**WORK TASK A:** The passage about the MIT card says there have been no major problems with the new electronic access system. In one to three sentences, explain what the passage gives as the grounds for reservations about it anyway.

___ TEXT PASSAGE

The Institute will be issuing each student the MIT card by Feb. 18, according to Kenneth R. Wisentaner, associate director of housing and food services. The MIT card is an expansion of the current Student Services Card. The new card will be used for identification, meal purchases, dormitory access, and library privileges.

Although there have been no major problems with the system, there is some concern about its effectiveness compared with mechanical locks. In addition, the new system conflicts with the beliefs of some Jewish students.

All dormitories will use system

Several dormitories already have electronic access: Green Hall, MacGregor House, McCormick Hall, New House, and Next House. Card readers are currently set up and being tested at Baker House, Bexley Hall, Burton House, Random Hall, and the other graduate dormitories. MIT is also planning to install card readers at East Campus and Senior House.

______
___ INFORMATION SUPPLIED

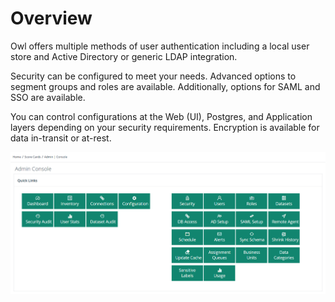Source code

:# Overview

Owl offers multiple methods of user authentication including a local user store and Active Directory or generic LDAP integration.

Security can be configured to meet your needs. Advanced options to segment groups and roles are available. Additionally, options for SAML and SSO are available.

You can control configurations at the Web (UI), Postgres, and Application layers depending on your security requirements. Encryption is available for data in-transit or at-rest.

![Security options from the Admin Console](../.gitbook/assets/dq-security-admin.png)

______

**WORK TASK B:** Echo the listing above word for word, leaving the picture out of your answer.

**ANSWER SECTION A:** There is some concern about how effective the electronic system is compared with mechanical locks. The new system also conflicts with the beliefs of some Jewish students.

**ANSWER SECTION B:**
Source code

:# Overview

Owl offers multiple methods of user authentication including a local user store and Active Directory or generic LDAP integration.

Security can be configured to meet your needs. Advanced options to segment groups and roles are available. Additionally, options for SAML and SSO are available.

You can control configurations at the Web (UI), Postgres, and Application layers depending on your security requirements. Encryption is available for data in-transit or at-rest.

![Security options from the Admin Console](../.gitbook/assets/dq-security-admin.png)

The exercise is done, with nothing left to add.